Start of DATA FOR THE TASK

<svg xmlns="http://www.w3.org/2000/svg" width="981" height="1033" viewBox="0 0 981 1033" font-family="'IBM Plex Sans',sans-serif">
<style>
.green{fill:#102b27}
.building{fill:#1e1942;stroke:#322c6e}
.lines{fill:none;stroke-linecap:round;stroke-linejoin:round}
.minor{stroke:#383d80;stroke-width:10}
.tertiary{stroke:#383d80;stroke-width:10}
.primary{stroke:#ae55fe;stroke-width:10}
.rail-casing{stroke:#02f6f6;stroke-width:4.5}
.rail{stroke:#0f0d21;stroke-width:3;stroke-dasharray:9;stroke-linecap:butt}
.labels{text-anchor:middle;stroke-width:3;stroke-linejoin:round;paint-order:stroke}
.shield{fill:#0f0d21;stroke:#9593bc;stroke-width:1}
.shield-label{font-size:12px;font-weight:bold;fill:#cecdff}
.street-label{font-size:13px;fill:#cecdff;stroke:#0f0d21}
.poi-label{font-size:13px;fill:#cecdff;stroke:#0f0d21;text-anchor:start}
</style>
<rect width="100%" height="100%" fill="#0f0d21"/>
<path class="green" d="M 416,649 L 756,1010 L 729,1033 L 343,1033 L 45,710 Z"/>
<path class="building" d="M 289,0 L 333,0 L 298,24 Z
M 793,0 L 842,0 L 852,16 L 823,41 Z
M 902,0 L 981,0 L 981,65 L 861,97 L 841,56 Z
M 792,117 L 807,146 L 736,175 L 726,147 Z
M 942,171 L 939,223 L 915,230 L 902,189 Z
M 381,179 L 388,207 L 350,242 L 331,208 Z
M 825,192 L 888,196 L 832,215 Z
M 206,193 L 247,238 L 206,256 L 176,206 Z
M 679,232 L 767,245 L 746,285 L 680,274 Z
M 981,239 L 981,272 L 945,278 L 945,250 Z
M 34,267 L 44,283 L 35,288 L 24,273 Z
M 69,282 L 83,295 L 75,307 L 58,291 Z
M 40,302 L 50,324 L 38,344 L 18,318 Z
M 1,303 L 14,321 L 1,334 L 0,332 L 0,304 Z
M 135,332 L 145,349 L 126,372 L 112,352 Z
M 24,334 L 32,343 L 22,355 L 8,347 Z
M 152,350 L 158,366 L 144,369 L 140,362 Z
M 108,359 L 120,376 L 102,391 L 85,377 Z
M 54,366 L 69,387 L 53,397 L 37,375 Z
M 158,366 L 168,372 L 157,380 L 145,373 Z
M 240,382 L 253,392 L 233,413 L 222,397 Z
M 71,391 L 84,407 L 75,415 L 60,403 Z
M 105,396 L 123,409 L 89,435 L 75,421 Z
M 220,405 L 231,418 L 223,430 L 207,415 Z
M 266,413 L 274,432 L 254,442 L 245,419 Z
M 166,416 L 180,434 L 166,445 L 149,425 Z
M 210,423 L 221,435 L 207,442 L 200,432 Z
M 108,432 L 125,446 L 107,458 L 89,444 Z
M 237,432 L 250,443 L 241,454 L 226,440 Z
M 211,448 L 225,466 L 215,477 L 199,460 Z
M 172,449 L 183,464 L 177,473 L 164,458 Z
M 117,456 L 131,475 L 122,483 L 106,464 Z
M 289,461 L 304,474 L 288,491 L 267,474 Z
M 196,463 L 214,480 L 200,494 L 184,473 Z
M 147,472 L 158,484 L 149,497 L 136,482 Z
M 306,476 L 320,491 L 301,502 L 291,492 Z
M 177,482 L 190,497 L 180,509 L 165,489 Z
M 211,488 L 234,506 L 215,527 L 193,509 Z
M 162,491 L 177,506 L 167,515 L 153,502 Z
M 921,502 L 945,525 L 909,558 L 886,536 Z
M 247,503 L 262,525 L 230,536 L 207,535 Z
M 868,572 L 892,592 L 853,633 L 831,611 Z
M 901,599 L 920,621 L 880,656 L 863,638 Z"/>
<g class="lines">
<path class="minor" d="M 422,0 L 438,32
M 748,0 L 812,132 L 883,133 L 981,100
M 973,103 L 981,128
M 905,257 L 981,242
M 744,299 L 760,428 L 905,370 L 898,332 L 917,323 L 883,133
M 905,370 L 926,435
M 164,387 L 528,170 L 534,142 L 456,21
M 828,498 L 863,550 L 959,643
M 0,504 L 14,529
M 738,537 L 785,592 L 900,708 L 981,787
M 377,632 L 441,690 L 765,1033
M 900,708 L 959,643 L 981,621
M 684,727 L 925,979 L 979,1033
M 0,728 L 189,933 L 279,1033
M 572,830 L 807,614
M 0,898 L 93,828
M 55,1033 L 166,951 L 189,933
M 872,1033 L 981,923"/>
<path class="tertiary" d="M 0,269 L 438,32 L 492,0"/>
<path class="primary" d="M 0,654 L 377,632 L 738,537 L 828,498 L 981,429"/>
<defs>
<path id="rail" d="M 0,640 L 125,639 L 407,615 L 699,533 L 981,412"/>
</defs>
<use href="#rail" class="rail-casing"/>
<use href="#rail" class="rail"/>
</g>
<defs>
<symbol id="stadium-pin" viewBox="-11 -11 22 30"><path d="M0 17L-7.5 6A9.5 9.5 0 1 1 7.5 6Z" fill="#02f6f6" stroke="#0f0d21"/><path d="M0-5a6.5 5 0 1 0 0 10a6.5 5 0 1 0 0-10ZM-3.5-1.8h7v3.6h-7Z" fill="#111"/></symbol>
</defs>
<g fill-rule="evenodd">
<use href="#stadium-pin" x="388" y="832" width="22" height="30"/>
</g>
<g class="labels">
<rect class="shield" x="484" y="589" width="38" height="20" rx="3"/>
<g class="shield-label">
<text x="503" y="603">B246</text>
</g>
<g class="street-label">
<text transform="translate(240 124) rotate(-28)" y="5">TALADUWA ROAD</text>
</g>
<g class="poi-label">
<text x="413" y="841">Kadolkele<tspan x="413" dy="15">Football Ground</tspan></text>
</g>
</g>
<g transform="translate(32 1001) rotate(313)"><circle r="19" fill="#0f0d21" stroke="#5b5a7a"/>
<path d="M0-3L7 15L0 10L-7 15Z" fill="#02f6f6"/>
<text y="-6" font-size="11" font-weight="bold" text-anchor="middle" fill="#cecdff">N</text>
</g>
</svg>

End of DATA FOR THE TASK

TASK DESCRIPTION
If a line of the entries above holds "labels", count it, then report the total alone.

EXERCISE OUTPUT
2